I am not introducing the idea of “concept creep” and prevalence around identifying AI-generated text because I don’t see any value in the use case. There are some situations where it may be desirable. With that said, I remember the talk and genuine fear expressed not long ago about the singularity and the imminent rise of super-intelligent robots destined to rule over all of humanity.
So, I find it amusing that so many people are expressing high levels of fear about not knowing if the provenance of some content is human or AI. This topic wasn’t high on their hierarchy of fears when the dominant concerns were enslavement and death.
The fear of robot overlords subsided as everyone realized artificial general intelligence was not just around the corner. There are plenty of people still worried about this fate, but most others have moved on with the realization it is not likely or, at least, not likely in the near term. Are they simply substituting a fear of the unknown impact of AI for a less threatening phenomenon?
What is the Solution?
This backdrop is the perfect context for OpenAI’s new product, which is only accurate at identifying AI-generated content about a quarter of the time. Is the appropriate response for us to mark AI-generated content and be more skeptical about its accuracy? Did the fear of misinformation and the spreading of falsehoods predate AI? Of course, it did. Humans invented this stuff and have perpetuated it through every generation.

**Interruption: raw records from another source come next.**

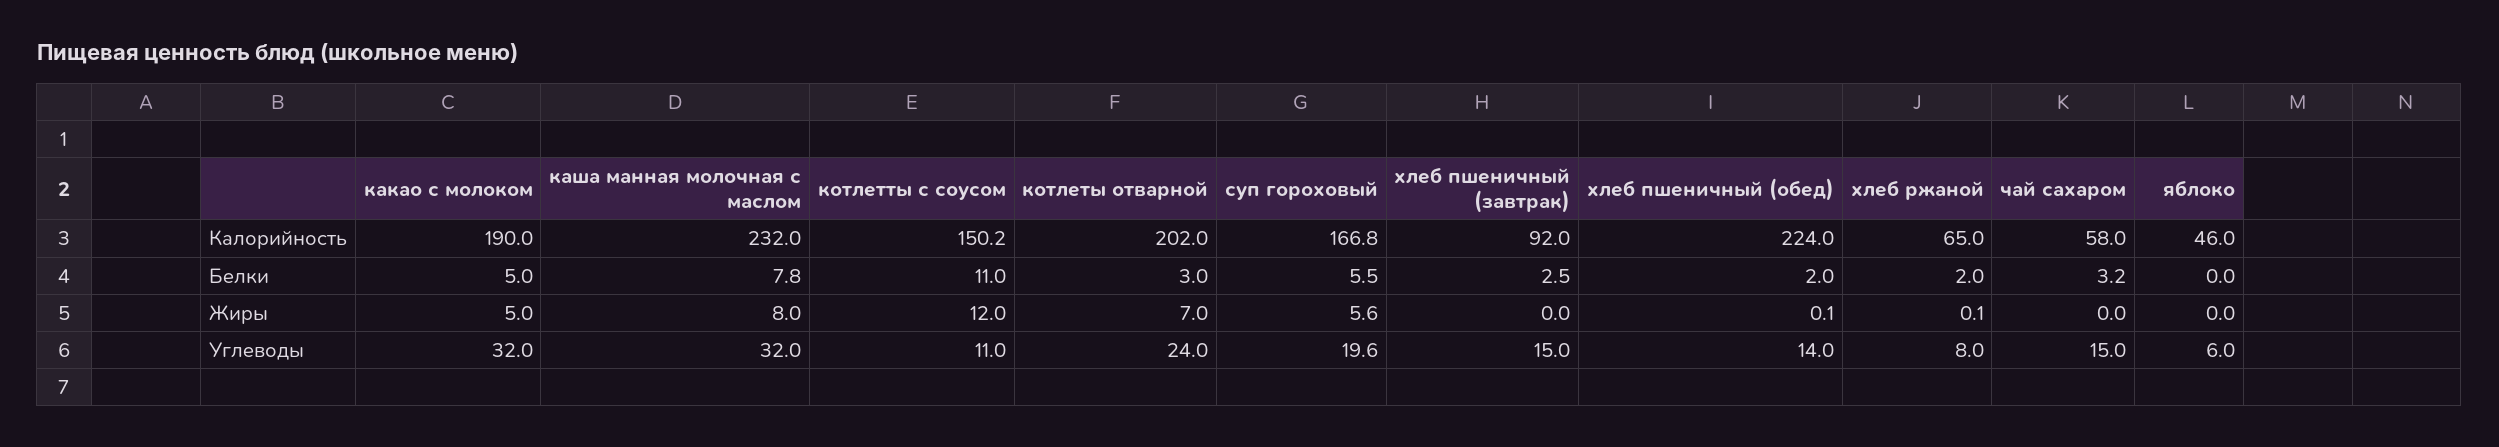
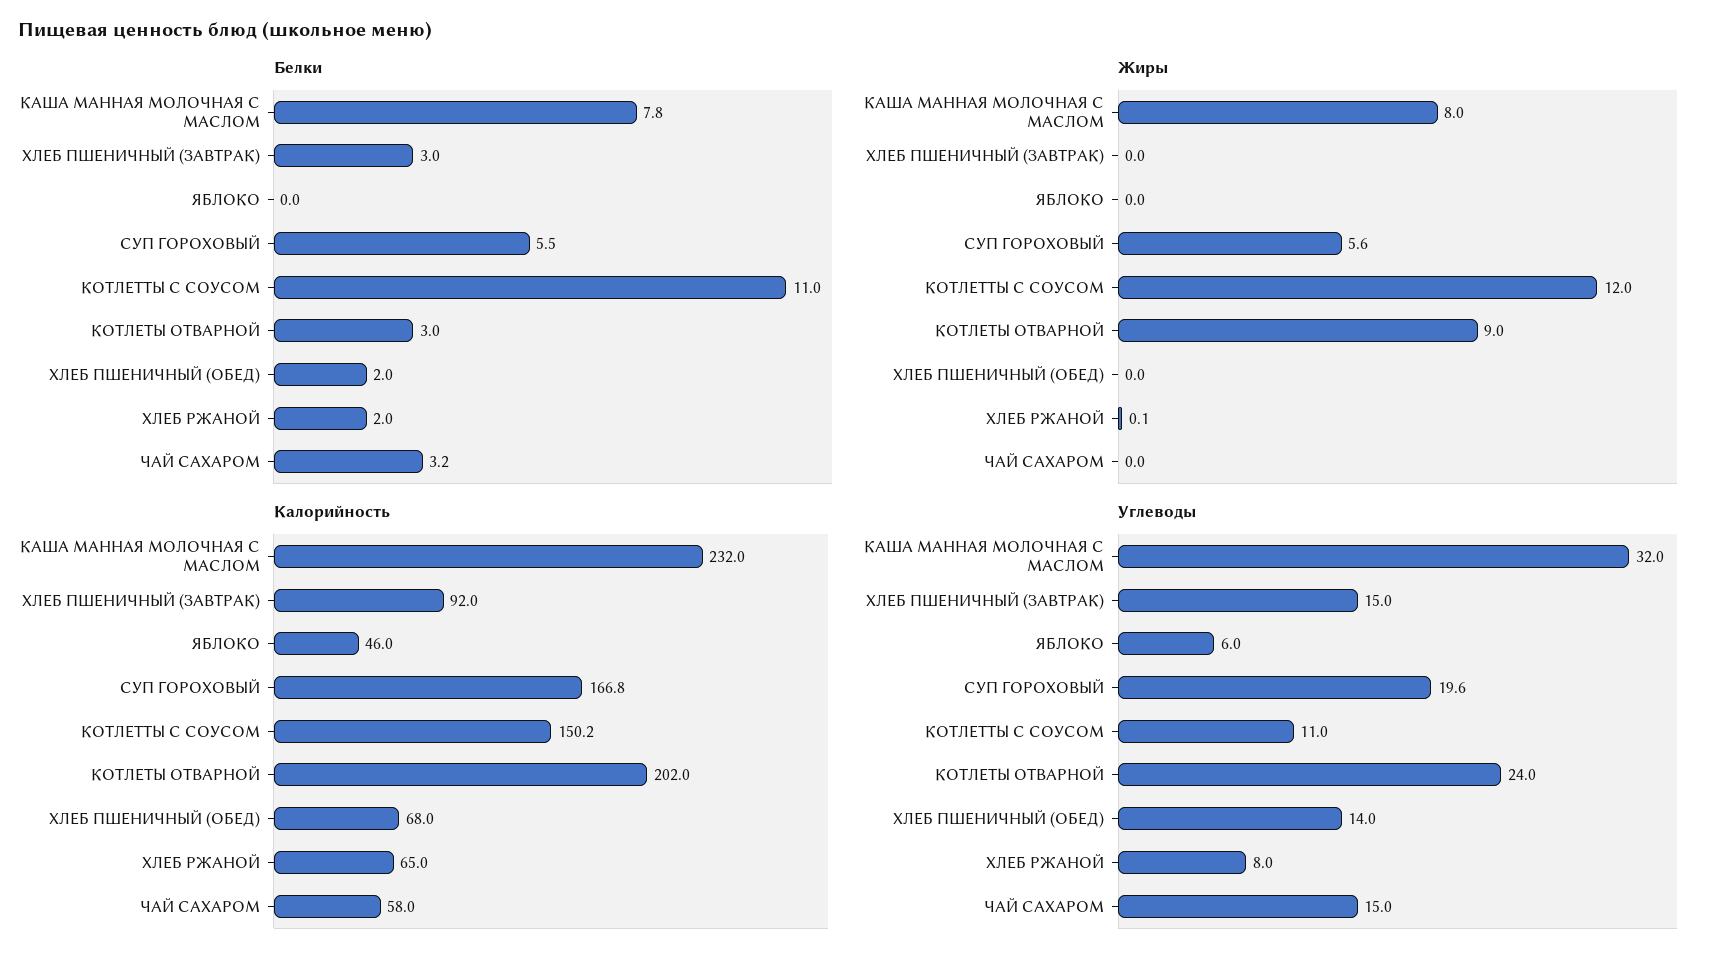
  {
    "Калорийность": {
-     "какао с молоком": 190,
      "каша манная молочная с маслом": 232,
      "котлетты с соусом": 150.2,
      "котлеты отварной": 202,
      "суп гороховый": 166.8,
      "хлеб пшеничный (завтрак)": 92,
-     "хлеб пшеничный (обед)": 224,
+     "хлеб пшеничный (обед)": 68,
      "хлеб ржаной": 65,
      "чай сахаром": 58,
      "яблоко": 46
    },
    "Белки": {
-     "какао с молоком": 5,
      "каша манная молочная с маслом": 7.8,
      "котлетты с соусом": 11,
      "котлеты отварной": 3,
      "суп гороховый": 5.5,
-     "хлеб пшеничный (завтрак)": 2.5,
+     "хлеб пшеничный (завтрак)": 3,
      "хлеб пшеничный (обед)": 2,
      "хлеб ржаной": 2,
      "чай сахаром": 3.2,
      "яблоко": 0
    },
    "Жиры": {
-     "какао с молоком": 5,
      "каша манная молочная с маслом": 8,
      "котлетты с соусом": 12,
-     "котлеты отварной": 7,
+     "котлеты отварной": 9,
      "суп гороховый": 5.6,
      "хлеб пшеничный (завтрак)": 0,
-     "хлеб пшеничный (обед)": 0.1,
+     "хлеб пшеничный (обед)": 0,
      "хлеб ржаной": 0.1,
      "чай сахаром": 0,
      "яблоко": 0
    },
    "Углеводы": {
-     "какао с молоком": 32,
      "каша манная молочная с маслом": 32,
      "котлетты с соусом": 11,
      "котлеты отварной": 24,
      "суп гороховый": 19.6,
      "хлеб пшеничный (завтрак)": 15,
      "хлеб пшеничный (обед)": 14,
      "хлеб ржаной": 8,
      "чай сахаром": 15,
      "яблоко": 6
    }
  }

When CNET employs an AI text generator to write articles that include basic factual errors, who is responsible? Would the answer be any different if a human had made the same errors? CNET is responsible for the content it publishes. Might it be the editor employed by CNET that should catch these errors? Yes, but ultimately CNET has a responsibility to avoid errors or at least an interest in protecting its reputation.
This is also true beyond the realm of media publishers. Every company has an interest in avoiding errors in its written communications and can’t simply blame an AI model to help salvage its credibility. And an individual has similar interests. Becoming associated with error-prone communications is not a great long-term strategy if your reputation has any value.

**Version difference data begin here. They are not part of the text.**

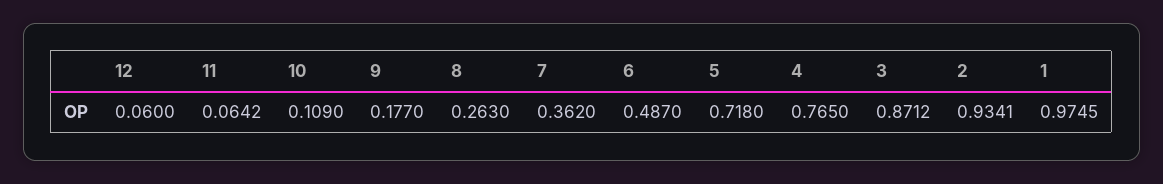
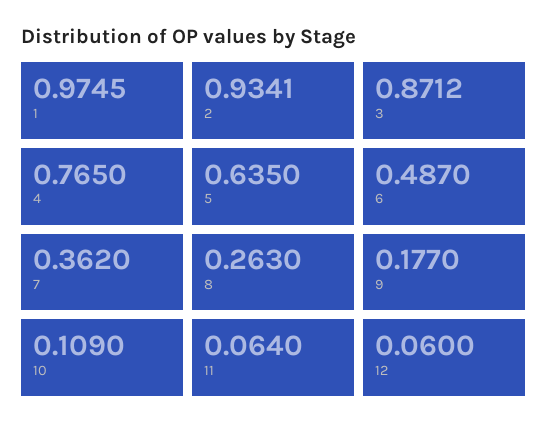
  {
    "12": 0.06,
-   "11": 0.0642,
+   "11": 0.064,
    "10": 0.109,
    "9": 0.177,
    "8": 0.263,
    "7": 0.362,
    "6": 0.487,
-   "5": 0.718,
+   "5": 0.635,
    "4": 0.765,
    "3": 0.8712,
    "2": 0.9341,
    "1": 0.9745
  }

The solution is simpler than most people acknowledge. Anyone or any organization that publishes information should simply stand behind the quality and veracity of their work, no matter the source. Ultimately, they will be rewarded or penalized for how well they adhere to these standards.
Reactionaries, Innovation, and New Ideas
The net result of this is a focus on the wrong problem. It is hard to conceive of a scenario five years hence where the amount of AI-generated and AI-assisted content generation is rare. When something is more common than uncommon, what purpose does an AI watermark or detection serve outside of niche applications?
Reactionary tendencies are a common response to all new technology and, indeed, to any form of human progress. These tendencies also often lead to a misallocation of resources to placate reactionaries. It may be necessary, in some instances, to help the innovation gain wider acceptance, but I suggest we see it for what it is.
On a constructive note, here are three areas where I’d prefer AI research resources be allocated today:
Improve generative AI model accuracy: Any progress in reducing hallucinations and confabulations would provide broad benefit.
Improve AI model observability: We know little about how generative AI models arrive at their outputs for any given task. Better observability will be important for not only improving how well the models perform but also for applying them effectively to a variety of use cases.
Detect AI model signatures: Knowing whether an AI model produced a particular artifact will likely be less useful than knowing which model was used. There is a lot of discussion around model bias and skew. A reliable way to identify which model was used could help us all become better at evaluating the true veracity and value of any particular AI-generated content.